Тогда он соврал бы, сказав, что это неправда, или так несправедливо, и она снова прибегла бы к ветхозаветной оскорбительной реплике Джека насчет того, что справедливость нужна «лохам и кискам», и это не о Чорри. Он бы твердил, что она сама же мешает ему делать работу, которую послала выполнять, и она двинула бы навстречу идею предоставить ему стенограммы всех последующих допросов, что будет «ничуть не хуже». После чего он мог бы промямлить, что не в этом суть. Что ему нужна поддержка, а потом бы осекся и неловко смолк, потому что, заговорив о поддержке, ступил бы на тонкий лед, а она ни за что бы не помогла, и он бы завяз. Они ни разу не говорили о Рейчел Маккарти, но это всегда висело в воздухе. Он ни разу не поблагодарил ее за помощь.
— Значит, нам надо поговорить о разделении обязанностей, — заявила Грейс.
— Да, надо. — Потому что оба понимали, что теперь перевес на ее стороне.

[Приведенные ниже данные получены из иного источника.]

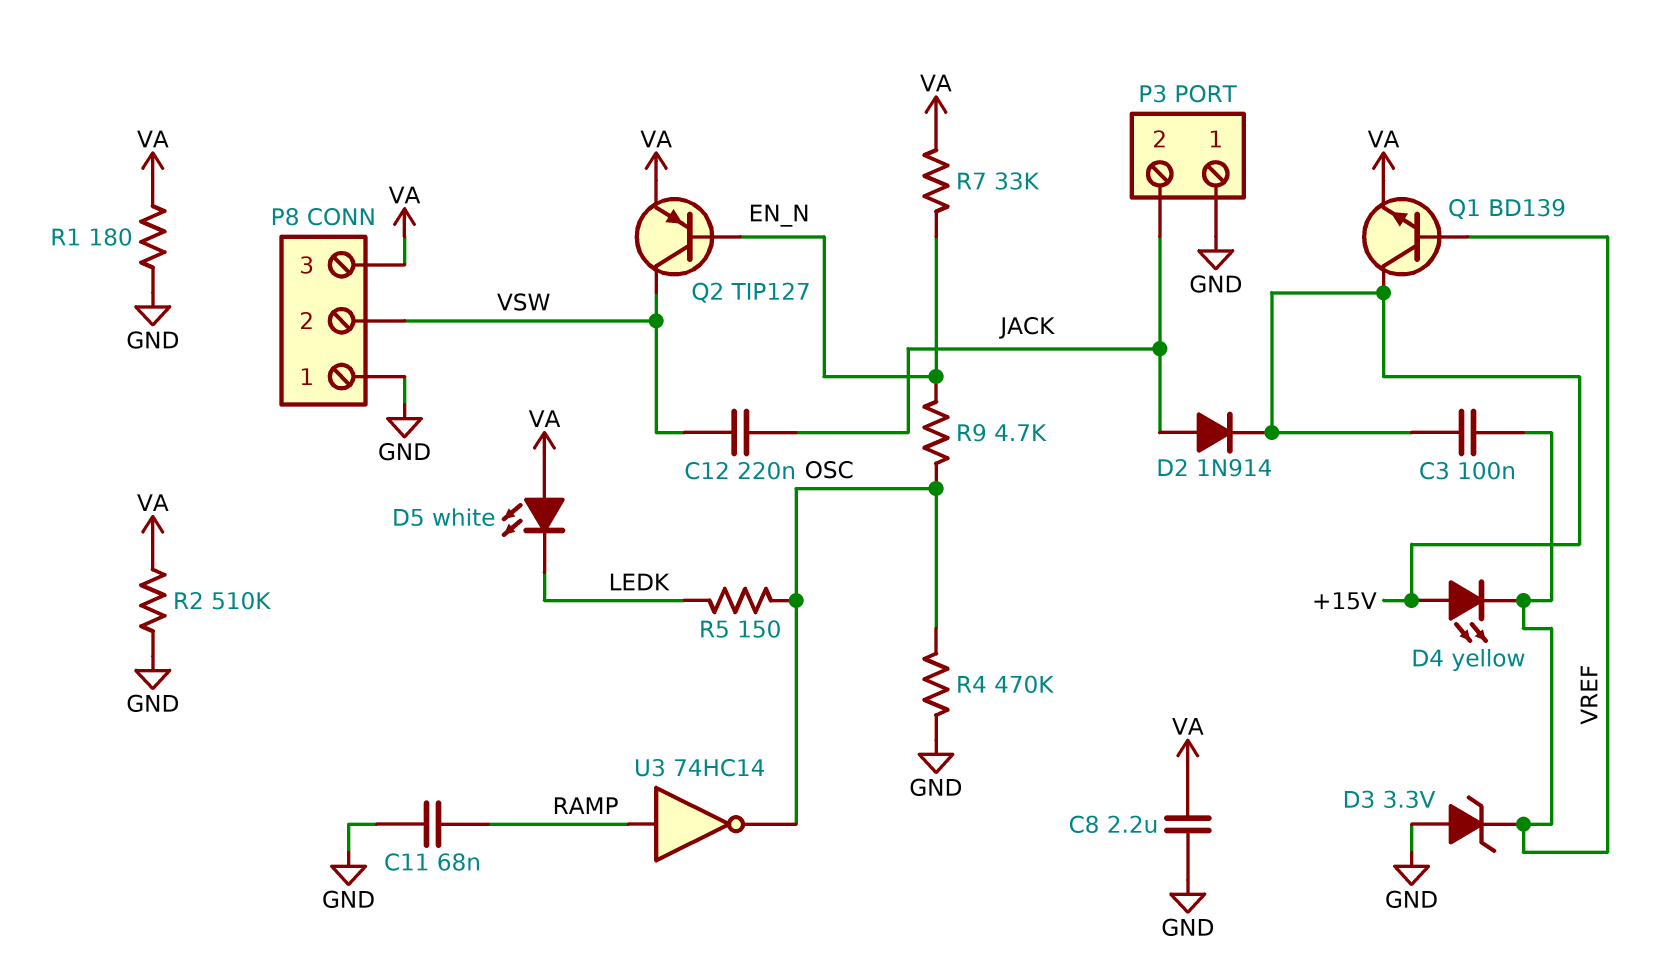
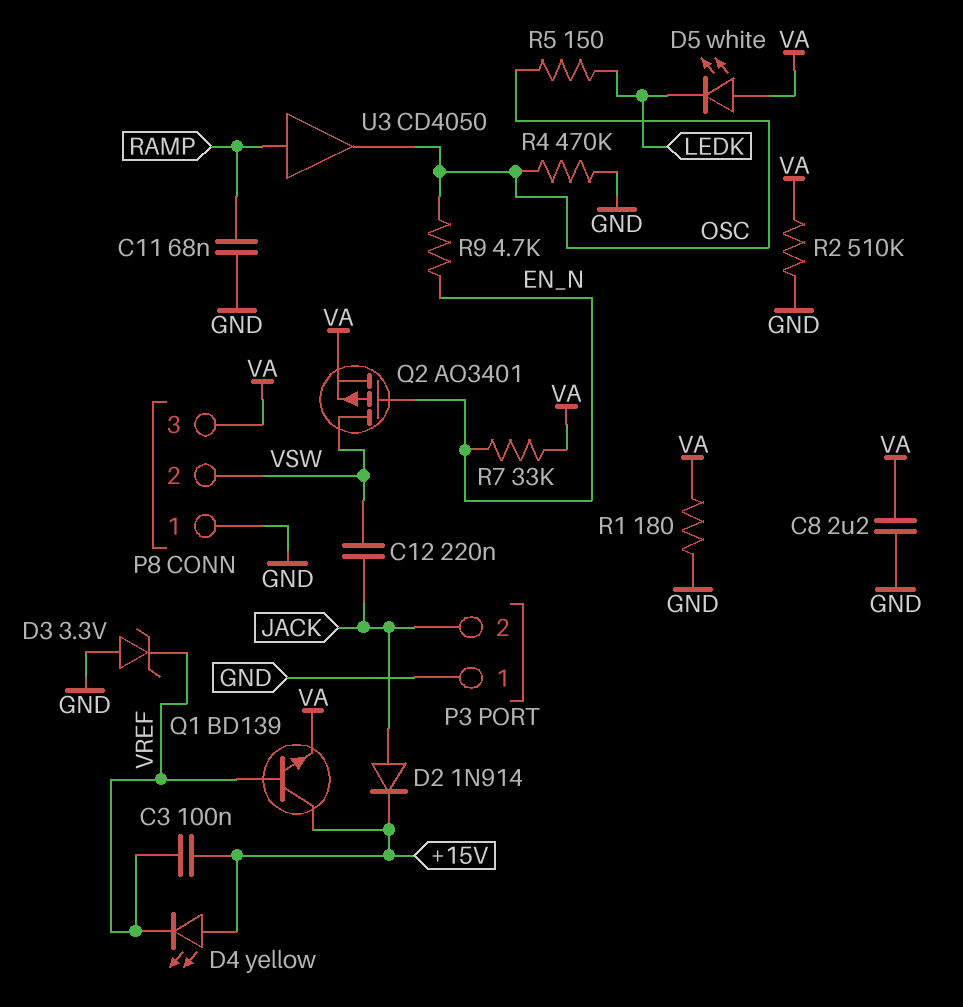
Q2: PNP TIP127 (B EN_N, C VSW, E VA) -> PMOS AO3401 (G EN_N, D VSW, S VA)
U3: NOT 74HC14 (in RAMP, out OSC) -> buffer CD4050 (in RAMP, out OSC)

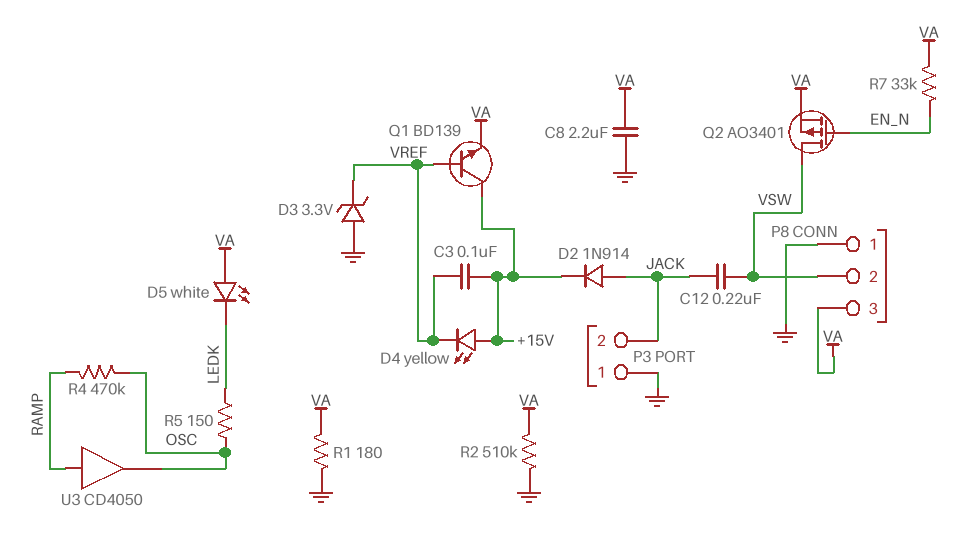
C11: 68nF (GND, RAMP) -> none
R4: 470k (GND, OSC) -> 470k (OSC, RAMP)
R9: 4.7k (EN_N, OSC) -> none

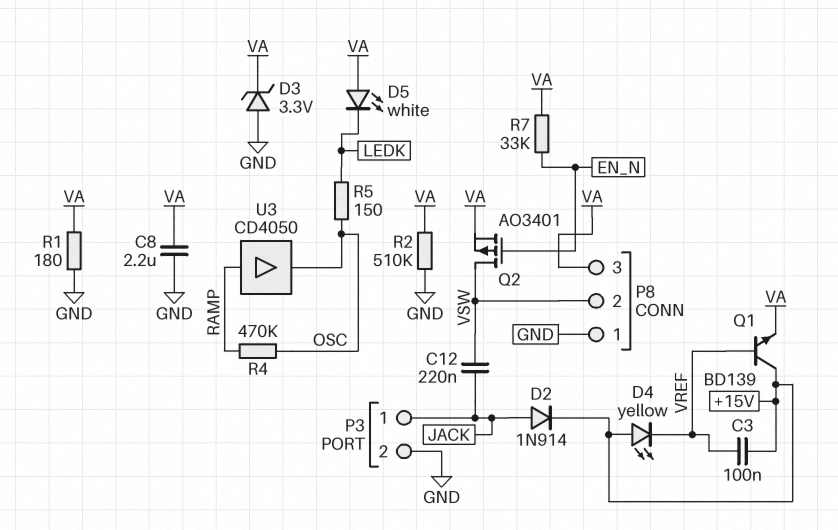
D3: zener 3.3V (A GND, K VREF) -> zener 3.3V (A GND, K VA)
P3 pin 1: GND -> JACK
P3 pin 2: JACK -> GND

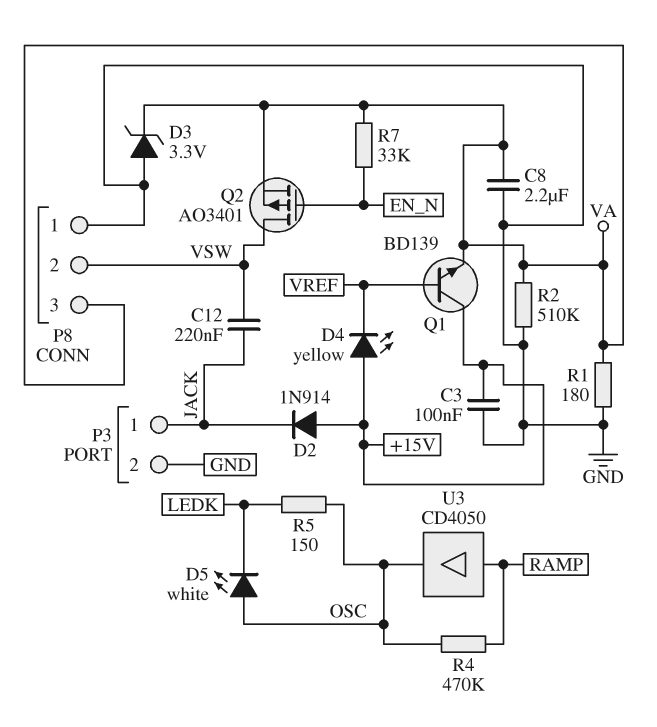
C3: 100nF (+15V, VREF) -> 100nF (+15V, GND)
D2: diode 1N914 (A JACK, K +15V) -> diode 1N914 (A +15V, K JACK)
D5: LED white (A VA, K LEDK) -> LED white (A OSC, K LEDK)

Но все то время, пока Грейс крошила его войска в капусту, прежде чем покинуть двор, мысли его витали где-то далеко. Впредь большинством вещей будет заправлять Грейс, а Джон Родригес отрекается от всяческой ответственности, превращаясь в парадного генерала на самых важных совещаниях. Вновь подаст свои рекомендации через Грейс, выбросив бессмысленные, а уж она решит, какие осуществлять, а какие нет. Они скоординируют работу так, чтобы его рабочие часы и рабочие часы Грейс пересекались как можно меньше. Грейс будет помогать ему откапывать сокровенный смысл в заметках директрисы, и как только он акклиматизируется в новых условиях, это станет его главной обязанностью, хотя Грейс ни в коем случае не признает, что та могла погибнуть или совсем слететь с катушек и пронестись через подлесок под откос в свои последние дни в Южном пределе. Хоть и признает, что мышь с растением были чудачеством, а еще признает постфактум тот факт, что он уже закрасил директорскую стену за дверью.